Why Sustainability Matters

Have you been waiting to take the next STEP in your green AV initiative? Pretty soon, you'll have the tools necessary to ensure your users have energy-efficient systems.

Brad Grimes

Brad Grimes

As i write this, two big things haven't happened yet: InfoComm 2011 in Orlando, Fla., (though you may be standing in the Orange County Convention Center right now reading these words) and the introduction of InfoComm's new Sustainable Technology Environments Program (STEP, which I'm told should be out in July). So I've got a little time and several hundred words to foreshadow both.

InfoComm 2011 is shaping up to be a big show, but with a decidedly understated green AV presence. Last year at this time, InfoComm had determined that the U.S. Green Building Council—at least in the short term—wasn't going to consider AV systems in its ubiquitous LEED ratings. So InfoComm decided to go it alone, and a group of integrators, consultants, and manufacturers began the arduous task of creating an AV sustainability rating system from scratch. The group previewed STEP at InfoComm 2010 in Las Vegas, then went largely silent while it wrote and rewrote what insiders say will be an exhaustive, living document.
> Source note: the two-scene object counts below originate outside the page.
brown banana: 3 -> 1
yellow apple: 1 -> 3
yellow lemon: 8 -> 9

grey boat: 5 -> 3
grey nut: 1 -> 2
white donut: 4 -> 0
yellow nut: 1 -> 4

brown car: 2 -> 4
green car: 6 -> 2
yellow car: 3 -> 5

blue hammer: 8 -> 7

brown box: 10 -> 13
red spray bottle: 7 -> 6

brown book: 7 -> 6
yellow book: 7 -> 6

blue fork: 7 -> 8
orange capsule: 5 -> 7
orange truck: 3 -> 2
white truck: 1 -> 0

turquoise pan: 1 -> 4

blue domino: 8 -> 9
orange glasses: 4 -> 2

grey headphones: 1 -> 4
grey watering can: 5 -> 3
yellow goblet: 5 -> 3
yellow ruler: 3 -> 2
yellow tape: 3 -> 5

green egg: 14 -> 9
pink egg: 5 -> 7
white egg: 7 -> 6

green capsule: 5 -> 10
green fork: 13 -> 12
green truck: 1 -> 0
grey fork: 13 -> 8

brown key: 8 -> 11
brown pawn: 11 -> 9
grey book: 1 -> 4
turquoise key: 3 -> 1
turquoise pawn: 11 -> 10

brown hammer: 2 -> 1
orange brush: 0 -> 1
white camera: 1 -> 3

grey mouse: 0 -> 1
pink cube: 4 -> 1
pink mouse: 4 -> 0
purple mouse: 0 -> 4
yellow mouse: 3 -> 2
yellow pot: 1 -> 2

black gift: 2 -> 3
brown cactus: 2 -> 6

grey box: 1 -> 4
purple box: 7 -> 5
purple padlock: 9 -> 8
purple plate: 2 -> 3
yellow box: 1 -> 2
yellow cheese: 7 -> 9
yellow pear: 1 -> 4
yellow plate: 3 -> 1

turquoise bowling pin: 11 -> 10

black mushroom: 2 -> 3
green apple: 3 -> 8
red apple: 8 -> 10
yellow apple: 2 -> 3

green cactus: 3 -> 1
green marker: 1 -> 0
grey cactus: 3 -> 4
In the intervening year, one got the impression that "green AV," as many of us in the media (and many in pro AV) came to call it, had lost steam. It always seemed like an uphill battle to preach energy efficiency to an industry whose creations consume energy by design. But as the economy got healthier and people started to worry less (and cynics grew tired of green as a bunch of marketing hype), there seemed to be far fewer pro-green headlines and more along the lines of "Is Green a Fad?"

Against this backdrop, InfoComm's task force toiled away on STEP. Early predictions had it coming out in January 2011. And I know they hoped it would be done in time for InfoComm 2011. But despite vacillations about green in the general populace, sustainability has grown more important to the AV industry—not less—as time has passed. So the first version of STEP needed to be as strong a document as possible.

Why? InfoComm's collected experts can tell you best, which is why Super Tuesday of InfoComm 2011 is such an important day. The Sustainability Standards Liaisons Forum runs from 8 a.m. to 3:30 p.m. on Tuesday, June 14. If you can make it, go. If you've already missed it, check the roster of speakers and reach out for an update. I'm told there may be a progress report on STEP and perhaps something tangible describing STEP ratings. And later in the week, InfoComm is announcing a foundation of like-minded groups and associations to help manage STEP going forward.

But that's it. Aside from a small Sustainable Products Showcase, don't expect this year's InfoComm to hit you over the head with green. But again, that doesn't mean it's any less important. Anyone involved with STEP, including InfoComm's new sustainability officer Allen Weidman (see "5-Minute Interview," page 12), will explain, for example, that although Joe Public may be tired of green, chances are your local government has just gotten around to taking it seriously. Sustainability is the future of building, and if the AV industry doesn't engage with various parties—from other associations, to local governments, to code councils—green is something that's going to happen to pro AV on someone else's terms. To hear Weidman tell it, a strong, credible STEP program is almost more important for showing outsiders what AV technology can do than it is for rating AV projects in the short-term.

And don't snooze on integrated building technology as a wave of the future. Weidman likes to say that AV can humanize intelligent buildings. But if we don't step up, someone else will. Last month, I was at the American Institute of Architects Convention in New Orleans, talking to AV manufacturers, and one said he was fielding queries from companies such as Johnson Controls for custom drivers so that their systems could control AV systems. It needs to be the other way around. Reportedly, integrated building technology will account for a big chunk of STEP credits. That's good. It's time to reinvigorate discussion of green, sustainable AV solutions. Don't get left behind.